This should cover `-merge-modules` mode.
Dumping of the configuration to the target files was moved to a
separate pair of header/source files, as now it is also done in
`SwiftOutputRewrite.cpp`.
Previously we were not extracting any `swiftmodule` file that was not
a system or a built-in one. This was done to avoid re-extracting
`swiftmodule` files that were built previously in the same build, but it
turned out to be too eager, as there are legitimate cases where a
non-system, non-built-in precompiled swift module can be used. An
example of that is the `PackageDescription` module used in Swift
Package Manager manifest files (`Package.swift`).
We now relax the test and trigger module extraction on all loaded
modules that do not have source files (we trigger source file extraction
for those). The catch, is that we also create empty trap files for
current output `swiftmodule` files (including possible alias locations
set up by XCode).
This means that if a following extractor run loads a previously built
`swiftmodule` file, although it will trigger module extraction, this
will however be skipped as it will find its target file already present
(this is done via the `TargetFile` semantics).
Firstly, this change reworks how inter-process races are resolved.
Moreover some responsability reorganization has led to merging
`TrapArena` and `TrapOutput` again into a `TrapDomain` class.
A `TargetFile` class is introduced, that is successfully created
only for the first process that starts processing a given trap output
file. From then on `TargetFile` simply wraps around `<<` stream
operations, dumping them to a temporary file. When `TargetFile::commit`
is called, the temporary file is moved on to the actual target trap
file.
Processes that lose the race can now just ignore the unneeded
extraction and go on, while previously all processes would carry out
all extractions overwriting each other at the end.
Some of the file system logic contained in `SwiftExtractor.cpp` has been
moved to this class, and two TODOs are solved:
* introducing a better inter process file collision avoidance strategy
* better error handling for trap output operations: if unable to write
to the trap file (or carry out other basic file operations), we just
abort.
The changes to `ExprVisitor` and `StmtVisitor` are due to wanting to
hide the raw `TrapDomain::createLabel` from them, and bring more
funcionality under the generic caching/dispatching mechanism.
As `ASTMangler` crashes when called on `ModuleDecl`, we simply use
its name.
This might probably not work reliably in a scenario where multiple
modules are compiled with the same name (like `main`), but this is left
for future work. At the moment this cannot create DB inconsistencies.
Currently, we have a number of assertions in the codebase and certain
assumptions about the AST. These don't always hold, sometimes leading to
a crash in the extractor.
The crashes leave incomplete TRAP files that cannot be imported into the
database.
With this change, we still get those incomplete TRAP files, but we also
get a database in the end (even thoough it is also incomplete as we
cannot import everything).
Visitor code has been split between header and sources to speed up
incremental build. Moreover the code was reorganized using a new `infra`
bazel package (and `visitors` got promoted to a bazel package as well).

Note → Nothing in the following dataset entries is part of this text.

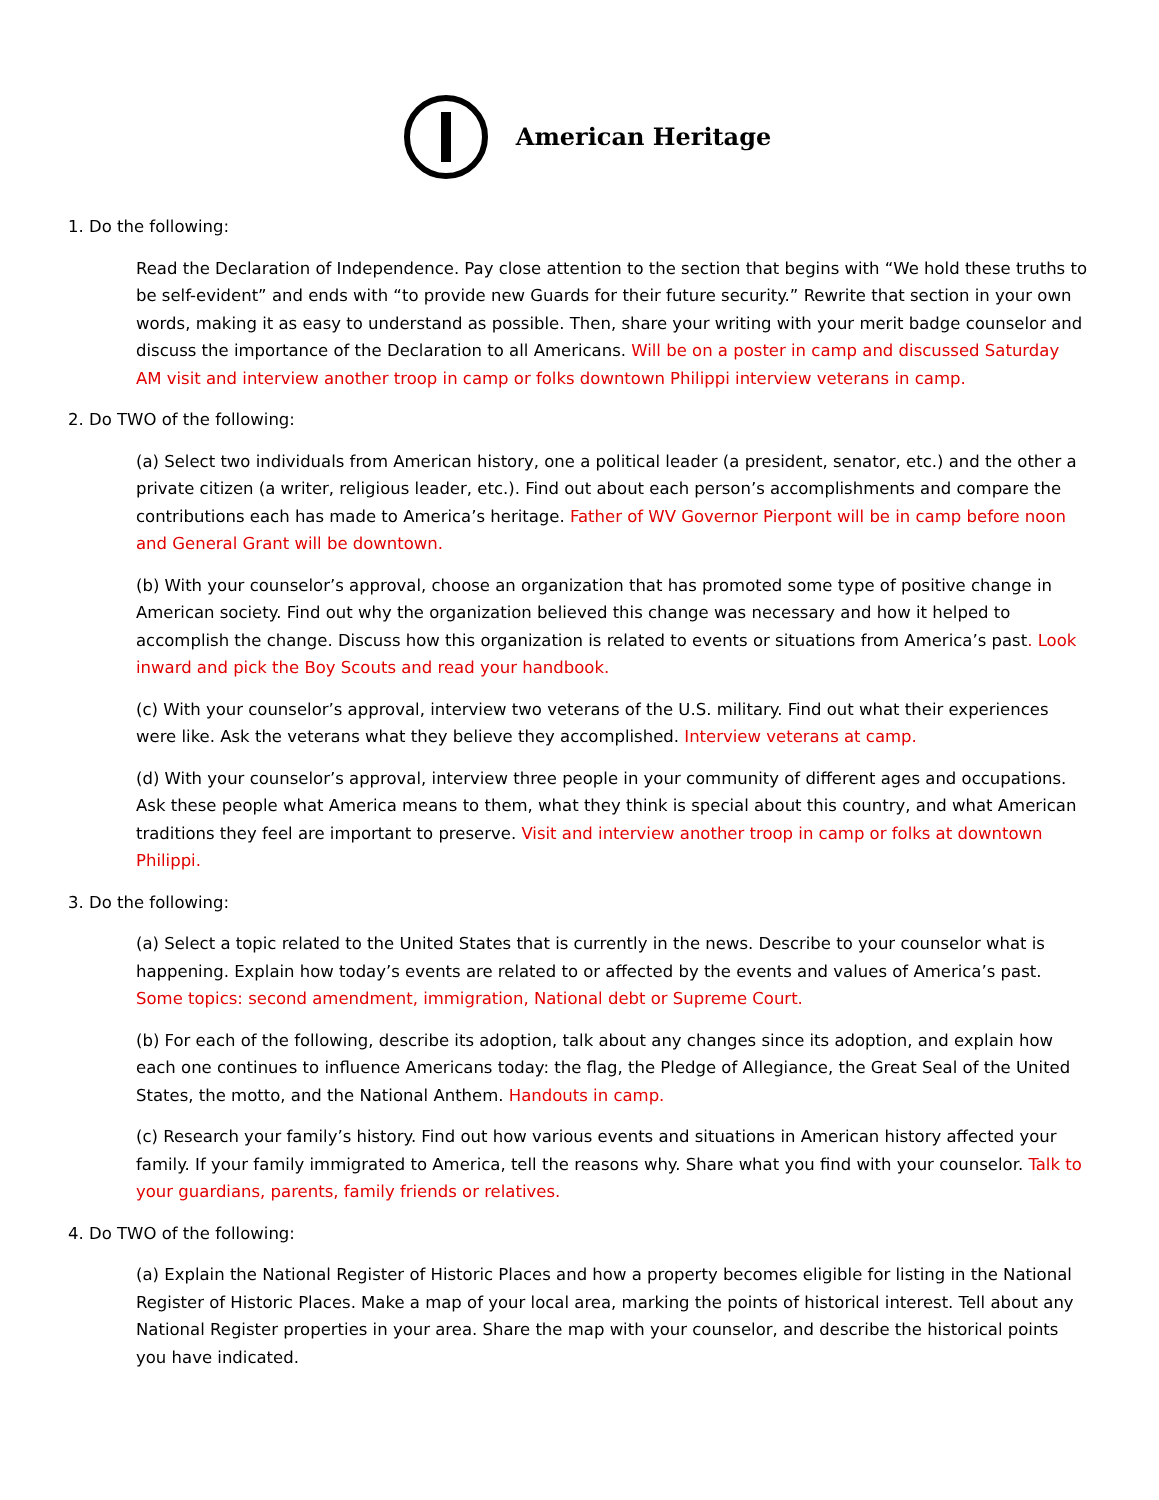American Heritage
1. Do the following:
Read the Declaration of Independence. Pay close attention to the section that begins with “We hold these truths to be self-evident” and ends with “to provide new Guards for their future security.” Rewrite that section in your own words, making it as easy to understand as possible. Then, share your writing with your merit badge counselor and discuss the importance of the Declaration to all Americans. Will be on a poster in camp and discussed Saturday AM visit and interview another troop in camp or folks downtown Philippi interview veterans in camp.
2. Do TWO of the following:
(a) Select two individuals from American history, one a political leader (a president, senator, etc.) and the other a private citizen (a writer, religious leader, etc.). Find out about each person’s accomplishments and compare the contributions each has made to America’s heritage. Father of WV Governor Pierpont will be in camp before noon and General Grant will be downtown.
(b) With your counselor’s approval, choose an organization that has promoted some type of positive change in American society. Find out why the organization believed this change was necessary and how it helped to accomplish the change. Discuss how this organization is related to events or situations from America’s past. Look inward and pick the Boy Scouts and read your handbook.
(c) With your counselor’s approval, interview two veterans of the U.S. military. Find out what their experiences were like. Ask the veterans what they believe they accomplished. Interview veterans at camp.
(d) With your counselor’s approval, interview three people in your community of different ages and occupations. Ask these people what America means to them, what they think is special about this country, and what American traditions they feel are important to preserve. Visit and interview another troop in camp or folks at downtown Philippi.
3. Do the following:
(a) Select a topic related to the United States that is currently in the news. Describe to your counselor what is happening. Explain how today’s events are related to or affected by the events and values of America’s past. Some topics: second amendment, immigration, National debt or Supreme Court.
(b) For each of the following, describe its adoption, talk about any changes since its adoption, and explain how each one continues to influence Americans today: the flag, the Pledge of Allegiance, the Great Seal of the United States, the motto, and the National Anthem. Handouts in camp.
(c) Research your family’s history. Find out how various events and situations in American history affected your family. If your family immigrated to America, tell the reasons why. Share what you find with your counselor. Talk to your guardians, parents, family friends or relatives.
4. Do TWO of the following:
(a) Explain the National Register of Historic Places and how a property becomes eligible for listing in the National Register of Historic Places. Make a map of your local area, marking the points of historical interest. Tell about any National Register properties in your area. Share the map with your counselor, and describe the historical points you have indicated.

This was temporarily broken as we were skipping full emission of all
entities without any valid location.
We now rely on `decl->getDeclContext()->getParentSourceFile()` which is
more robust.
`getLocation()` will now exists for all entities. When there is no
valid location, the location will still not be emitted in the DB, but
on the QL side we will then assign a special `UnknownLocation` with
empty filename and 0 for line/column start/end.
This unknown location is currently emitted (with a unique `@` key) at
the start of every extraction, but we can move it elsewhere (and
possibly in a unique global trap file) at a later stage, possibly after
or when we rework the trap file strategy.
This should solve flakiness that was observed on the control flow tests,
which is probably caused by the `nodes` predicate in the `TestOutput`
class in `ControlFlowGraphImplShared.qll` not able to assign a proper
rank when the node does not have a location.
While the (removed) comment is correct and the frontend can be called in
different modes, both `swift build` and `xcodebuild` always use
`-primary-files` when compiling Swift projects.
The other mode was present only within our test runner (`qltest.sh`), so
removing it and doing what the official build systems do simplifies our
code base.
Additionally, file archival is now a separate function/operation.
This checks in the trapgen script generating trap entries in C++.
The codegen suite has been slightly reorganized, moving the templates
directory up one level and chopping everything into smaller bazel
packages. Running tests is now done via
```
bazel run //swift/codegen/test
```
With respect to the PoC, the nested `codeql::trap` namespace has been
dropped in favour of a `Trap` prefix (or suffix in case of entries)
within the `codeql` namespace. Also, generated C++ code is not checked
in in git any more, and generated during build. Finally, labels get
printed in hex in the trap file.
`TrapLabel` is for the moment only default-constructible, so only one
single label is possible. `TrapArena`, that is responsible for creating
disjoint labels will come in a later commit.